Superconductivity of Carbon Compounds with Sodalite Structure

TL;DR

This study explores the potential for high-temperature superconductivity in sodalite-structured carbon compounds through first-principles calculations, revealing some compounds may reach up to 100 K under high pressure.

Contribution

It provides a systematic analysis of the superconducting properties and stability of sodalite-structured carbon compounds, highlighting their potential for phonon-mediated high-$T_{c}$ superconductivity.

Findings

Some carbon sodalite compounds have $T_{c}$ up to 100 K at high pressure.

Mechanical and dynamic stability depend on pressure and doping.
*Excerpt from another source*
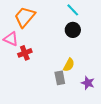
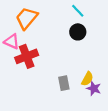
red cross: (25, 53) -> (27, 56), size x1.5
yellow semicircle: (69, 65) -> (87, 79), moved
Sodalite structure may be key to high-$T_{c}$ superconductivity in carbon.

Abstract

We investigate the superconductivity of carbon compounds with a sodalite structure, which are similar to hydrogen compounds showing the high-temperature superconductivity. A systematic analysis by first-principles calculations is carried out, including examination of mechanical and dynamic instabilities under external pressure $P$. These instabilities are classified on the phase diagram for the effective doping charge versus the lattice constant of the system. We also present the superconducting transition temperature $T_{\rm c}$ as a function of $P$ for many carbon compounds and a pure carbon system with the sodalite structure. Some of them have $T_{\rm c}$ of up to about 100 K at $P > \sim 30$ GPa, and the results suggest that the sodalite structure of carbon may be a key to producing phonon-mediated high-$T_{\rm c}$ superconductivity.